Your goal – Every record below must be retyped exactly, with the pictures left out.

Stored entries
════════════════
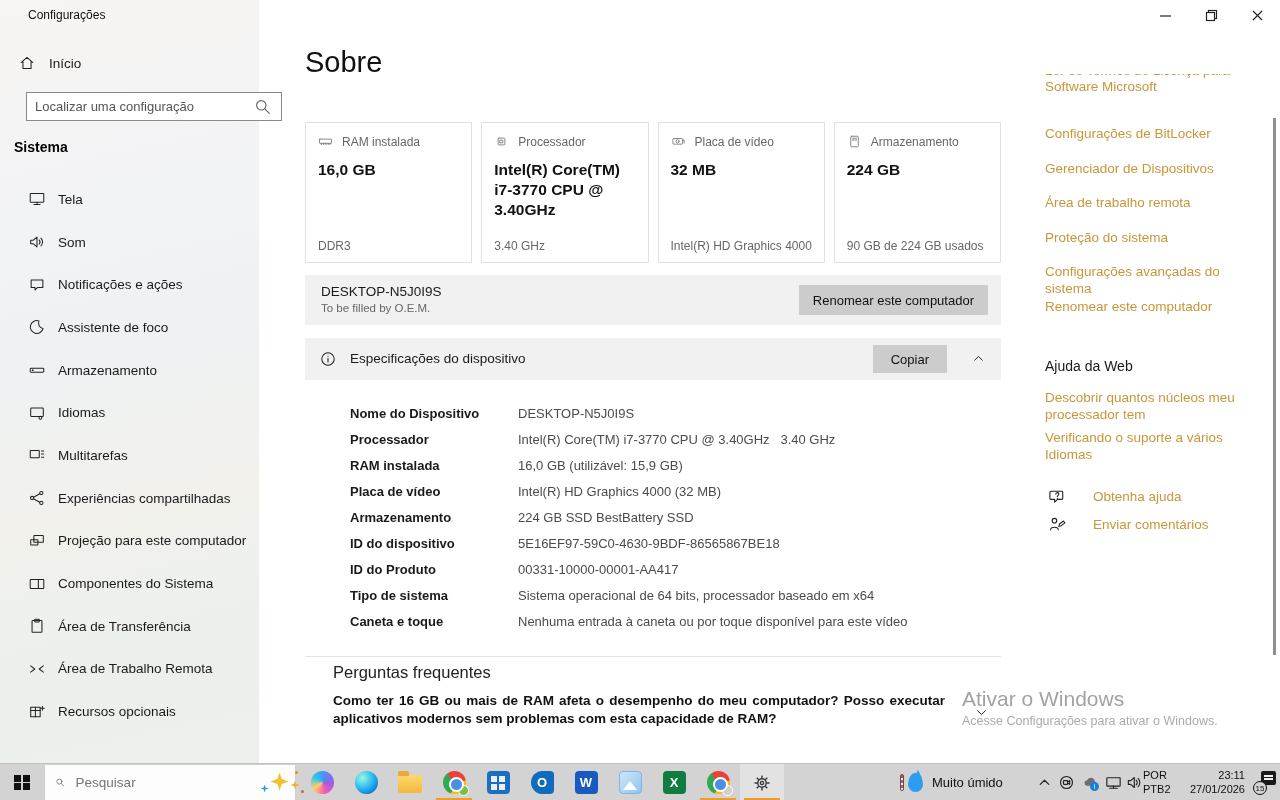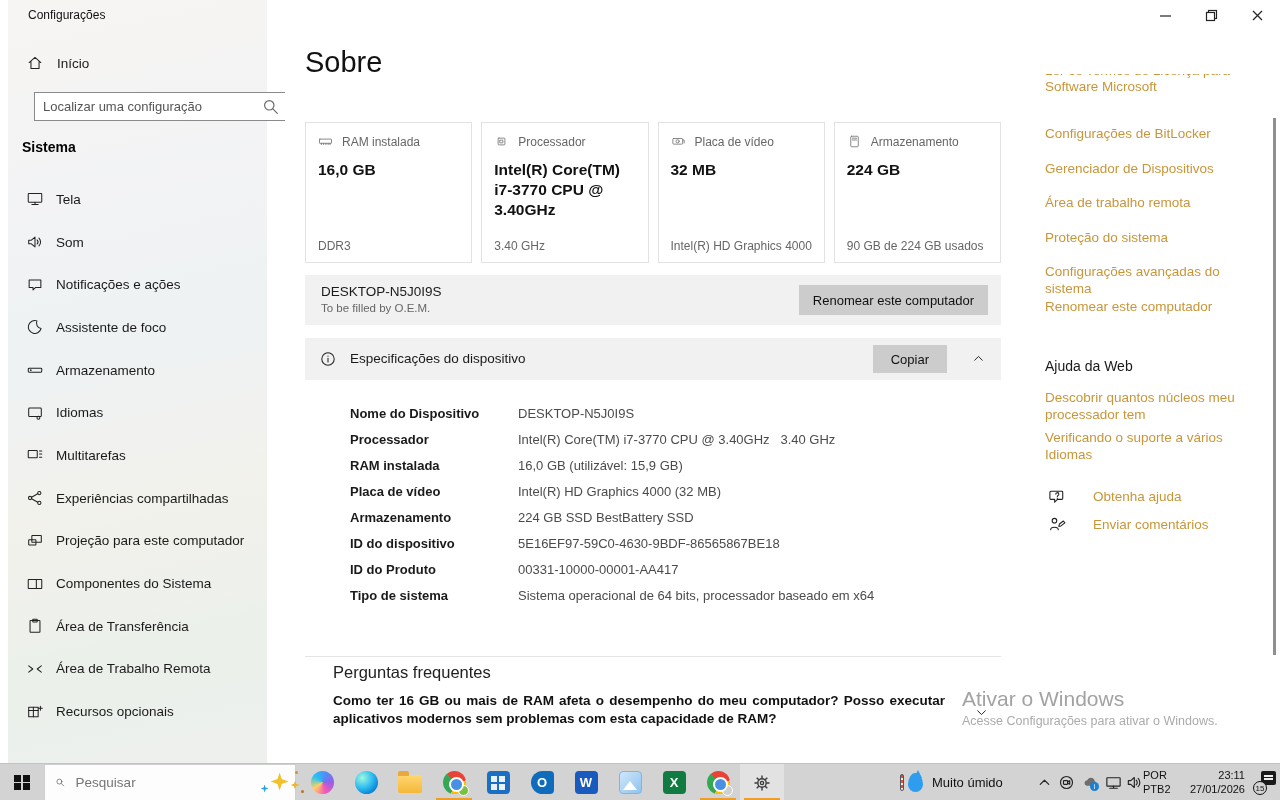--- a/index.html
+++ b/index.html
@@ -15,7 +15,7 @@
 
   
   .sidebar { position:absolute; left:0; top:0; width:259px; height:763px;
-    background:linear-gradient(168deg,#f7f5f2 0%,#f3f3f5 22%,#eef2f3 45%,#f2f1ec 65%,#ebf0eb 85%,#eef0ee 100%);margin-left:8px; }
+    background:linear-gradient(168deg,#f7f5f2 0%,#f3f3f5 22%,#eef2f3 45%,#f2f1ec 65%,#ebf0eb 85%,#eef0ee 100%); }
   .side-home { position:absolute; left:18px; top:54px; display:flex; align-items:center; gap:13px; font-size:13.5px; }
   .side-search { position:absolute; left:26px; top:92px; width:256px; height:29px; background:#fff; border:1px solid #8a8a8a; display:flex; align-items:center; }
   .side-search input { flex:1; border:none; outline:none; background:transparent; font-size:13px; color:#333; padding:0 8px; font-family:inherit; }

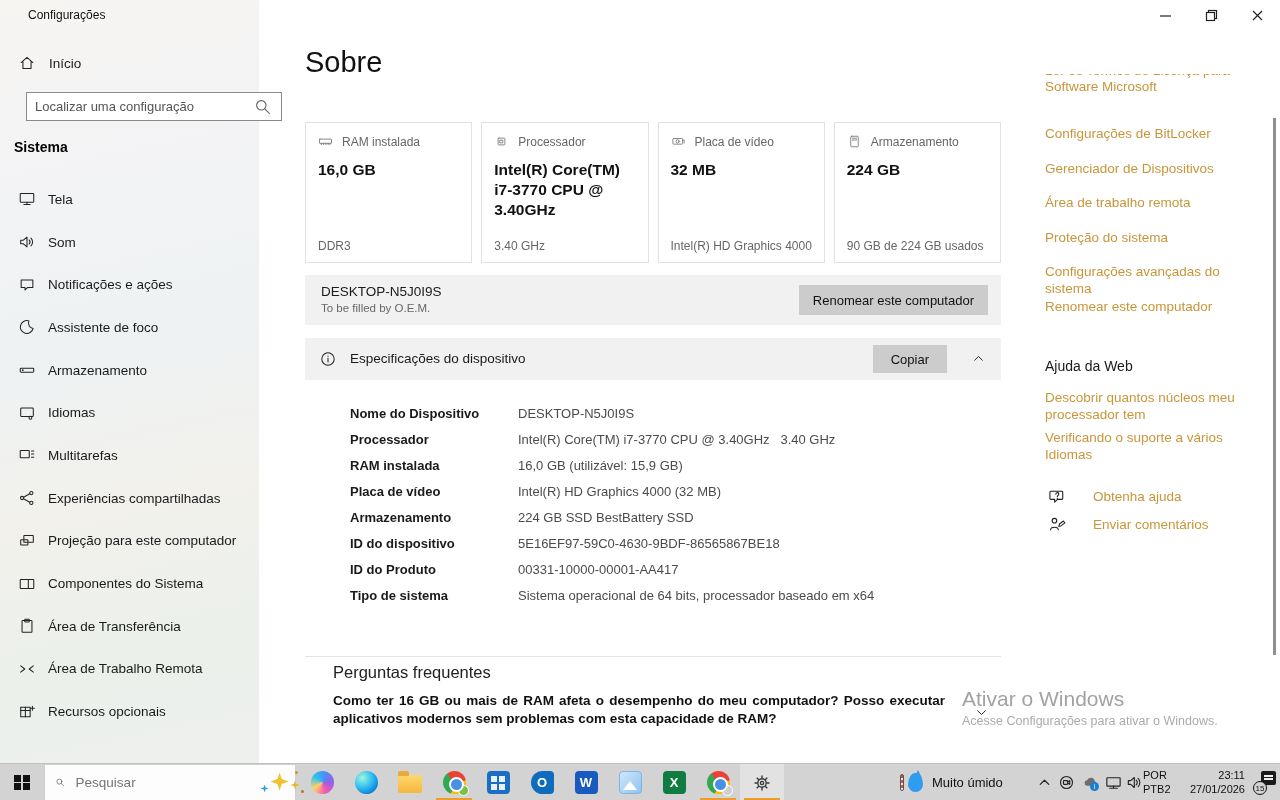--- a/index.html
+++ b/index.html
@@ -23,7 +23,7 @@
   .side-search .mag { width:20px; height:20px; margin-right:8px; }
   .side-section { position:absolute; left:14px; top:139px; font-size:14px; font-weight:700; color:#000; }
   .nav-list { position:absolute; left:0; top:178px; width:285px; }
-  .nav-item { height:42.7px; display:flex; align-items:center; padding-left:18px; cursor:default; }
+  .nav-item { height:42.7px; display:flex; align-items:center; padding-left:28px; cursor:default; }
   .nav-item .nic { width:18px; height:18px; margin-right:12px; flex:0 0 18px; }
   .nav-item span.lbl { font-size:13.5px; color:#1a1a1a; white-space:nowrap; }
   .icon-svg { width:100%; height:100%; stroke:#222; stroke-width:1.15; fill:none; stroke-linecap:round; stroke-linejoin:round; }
════════════════
Output for this exercise –
--- a/index.html
+++ b/index.html
@@ -15,7 +15,7 @@
 
   
   .sidebar { position:absolute; left:0; top:0; width:259px; height:763px;
-    background:linear-gradient(168deg,#f7f5f2 0%,#f3f3f5 22%,#eef2f3 45%,#f2f1ec 65%,#ebf0eb 85%,#eef0ee 100%);margin-left:8px; }
+    background:linear-gradient(168deg,#f7f5f2 0%,#f3f3f5 22%,#eef2f3 45%,#f2f1ec 65%,#ebf0eb 85%,#eef0ee 100%); }
   .side-home { position:absolute; left:18px; top:54px; display:flex; align-items:center; gap:13px; font-size:13.5px; }
   .side-search { position:absolute; left:26px; top:92px; width:256px; height:29px; background:#fff; border:1px solid #8a8a8a; display:flex; align-items:center; }
   .side-search input { flex:1; border:none; outline:none; background:transparent; font-size:13px; color:#333; padding:0 8px; font-family:inherit; }

--- a/index.html
+++ b/index.html
@@ -23,7 +23,7 @@
   .side-search .mag { width:20px; height:20px; margin-right:8px; }
   .side-section { position:absolute; left:14px; top:139px; font-size:14px; font-weight:700; color:#000; }
   .nav-list { position:absolute; left:0; top:178px; width:285px; }
-  .nav-item { height:42.7px; display:flex; align-items:center; padding-left:18px; cursor:default; }
+  .nav-item { height:42.7px; display:flex; align-items:center; padding-left:28px; cursor:default; }
   .nav-item .nic { width:18px; height:18px; margin-right:12px; flex:0 0 18px; }
   .nav-item span.lbl { font-size:13.5px; color:#1a1a1a; white-space:nowrap; }
   .icon-svg { width:100%; height:100%; stroke:#222; stroke-width:1.15; fill:none; stroke-linecap:round; stroke-linejoin:round; }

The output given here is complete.